TASK DATA:

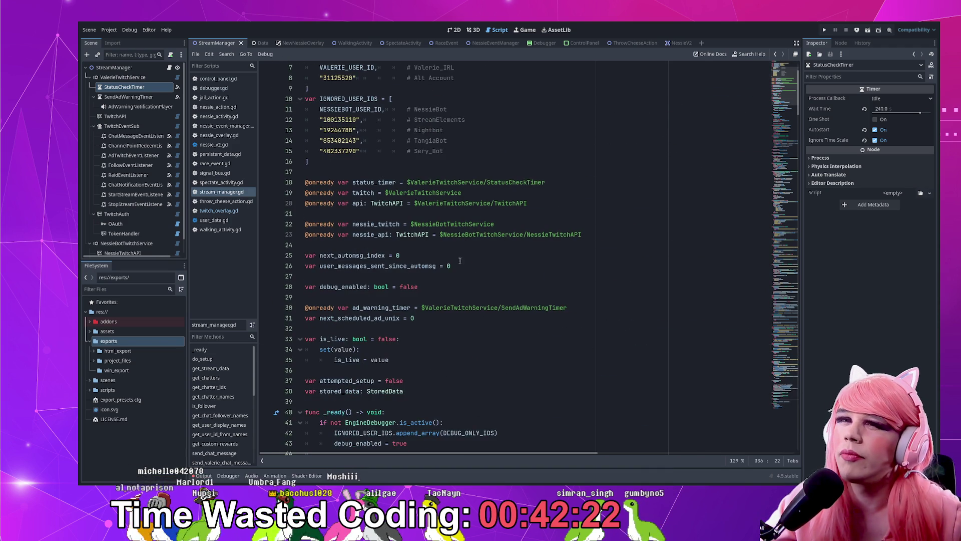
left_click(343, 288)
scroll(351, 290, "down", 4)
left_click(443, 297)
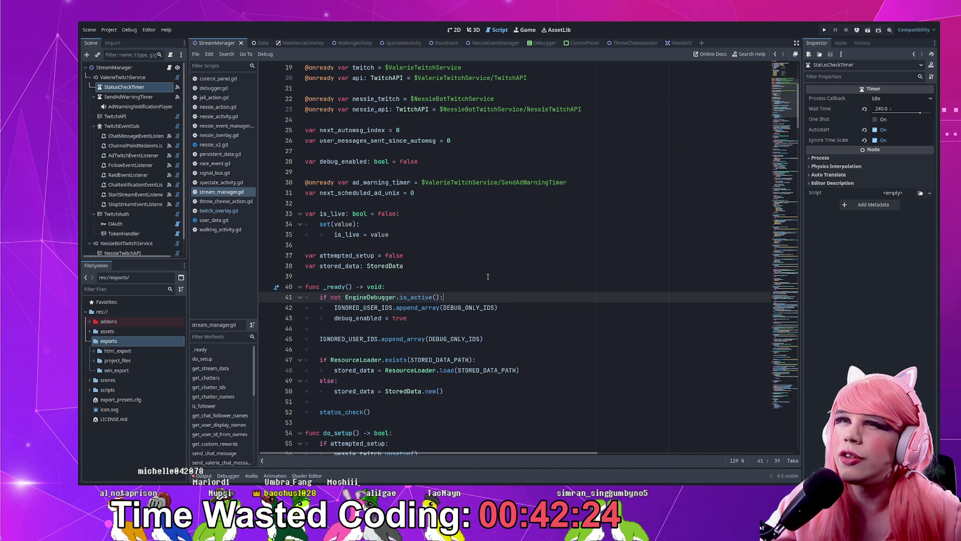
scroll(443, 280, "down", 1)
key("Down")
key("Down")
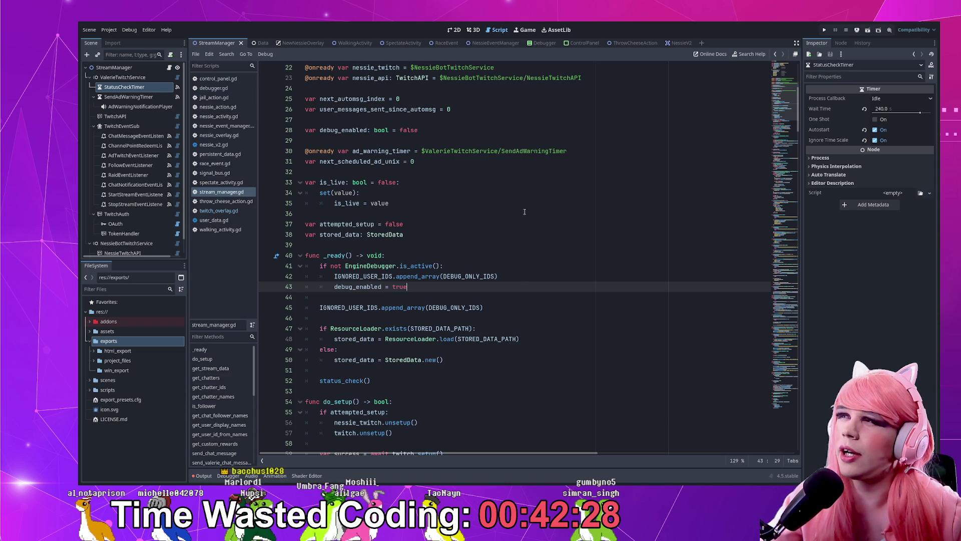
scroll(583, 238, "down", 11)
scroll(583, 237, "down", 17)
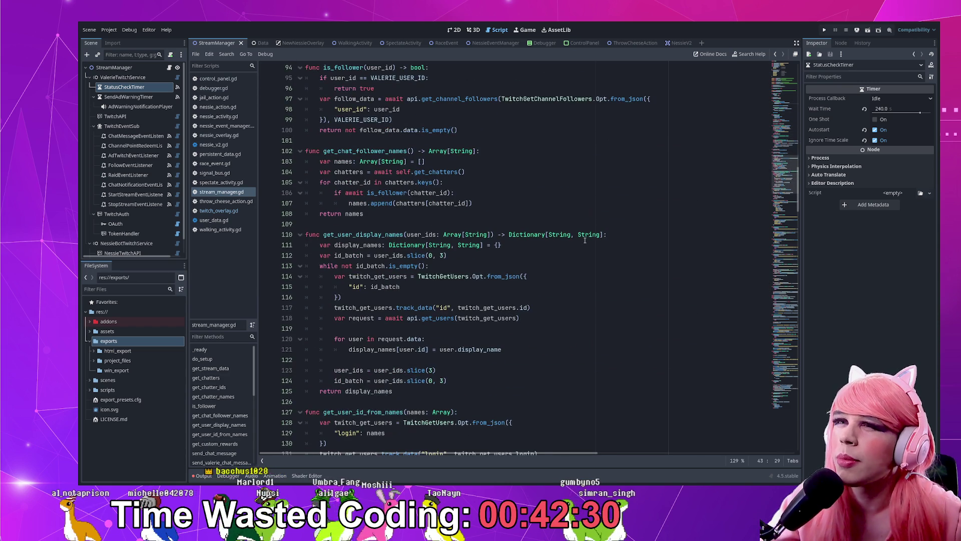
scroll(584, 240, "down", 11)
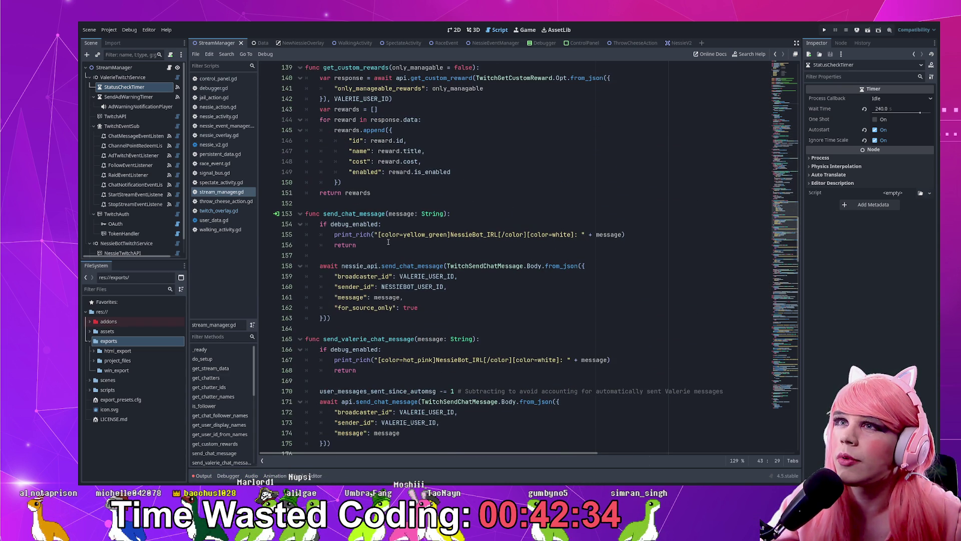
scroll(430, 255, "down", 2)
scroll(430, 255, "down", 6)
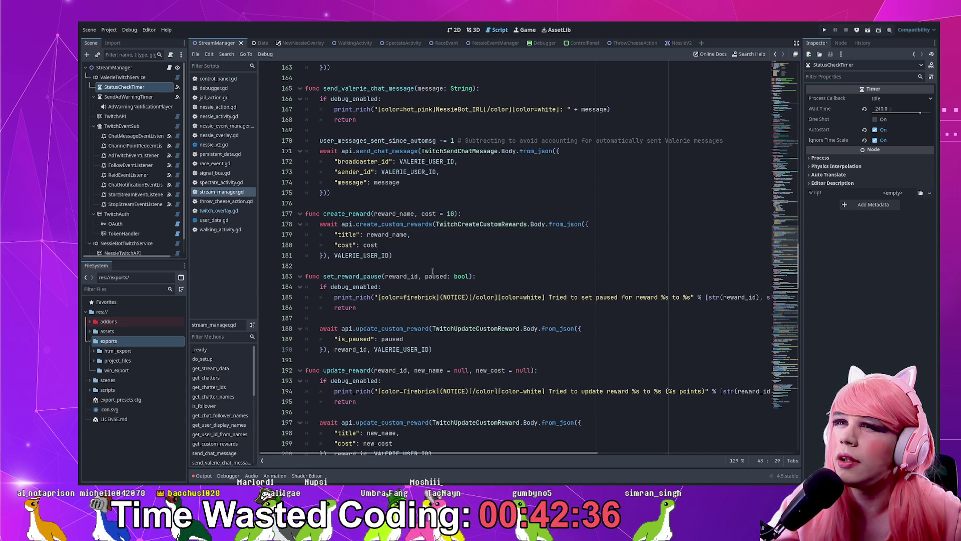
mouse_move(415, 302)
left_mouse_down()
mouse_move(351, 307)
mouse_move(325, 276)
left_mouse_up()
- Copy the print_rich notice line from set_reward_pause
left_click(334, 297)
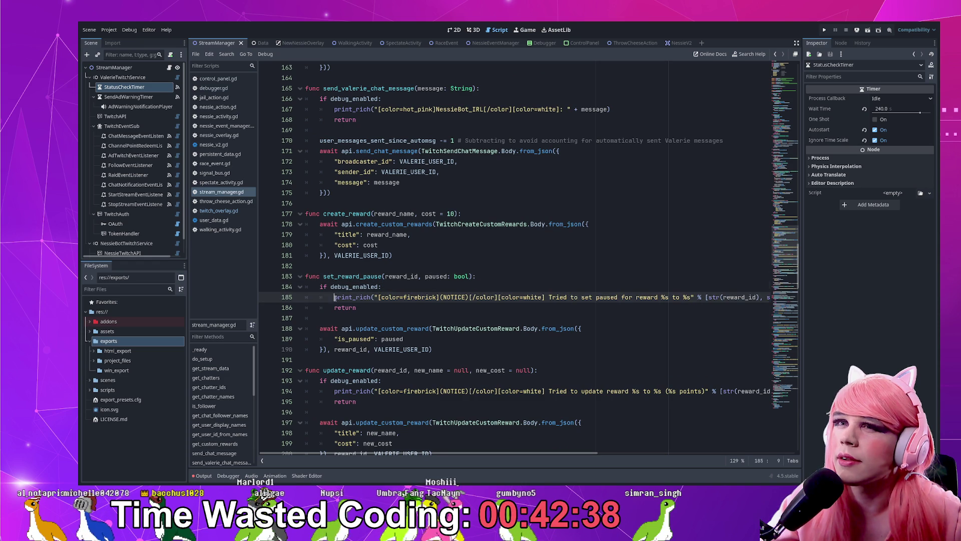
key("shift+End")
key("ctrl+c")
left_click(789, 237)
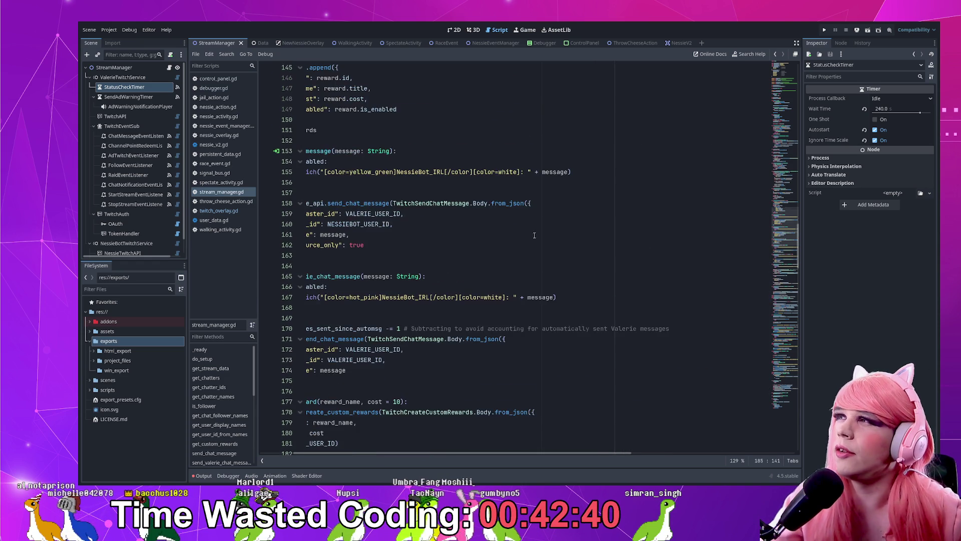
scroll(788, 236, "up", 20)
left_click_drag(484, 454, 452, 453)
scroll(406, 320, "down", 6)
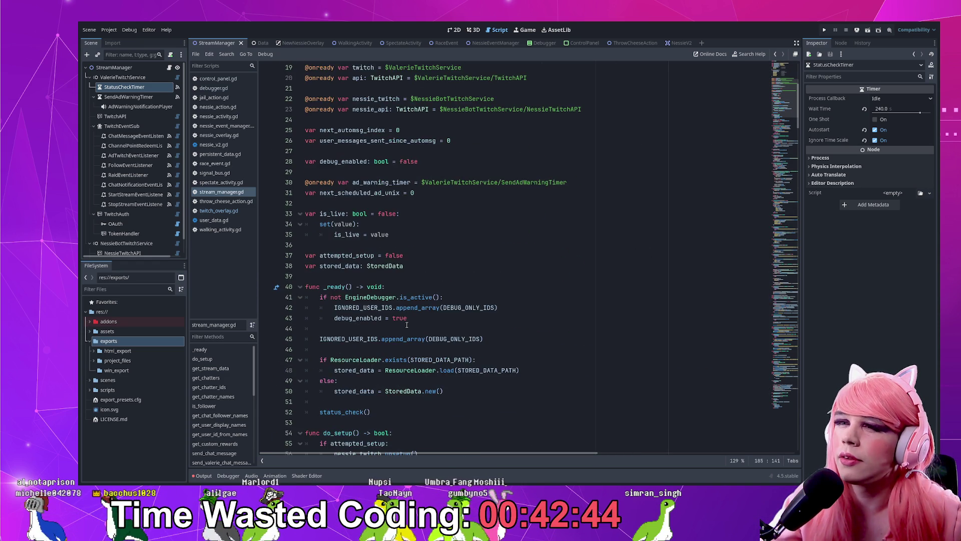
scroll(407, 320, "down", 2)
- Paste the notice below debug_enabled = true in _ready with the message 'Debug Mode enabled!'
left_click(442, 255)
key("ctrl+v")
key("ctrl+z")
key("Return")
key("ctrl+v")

AIM OF THE TASK: All that is required is the lines from the line containing "left_mouse_up()" through the end of the records above, copied exactly, and none of the pictures.

OUTPUT FOR THIS EXERCISE:
left_mouse_up()
- Copy the print_rich notice line from set_reward_pause
left_click(334, 297)
key("shift+End")
key("ctrl+c")
left_click(789, 237)
scroll(788, 236, "up", 20)
left_click_drag(484, 454, 452, 453)
scroll(406, 320, "down", 6)
scroll(407, 320, "down", 2)
- Paste the notice below debug_enabled = true in _ready with the message 'Debug Mode enabled!'
left_click(442, 255)
key("ctrl+v")
key("ctrl+z")
key("Return")
key("ctrl+v")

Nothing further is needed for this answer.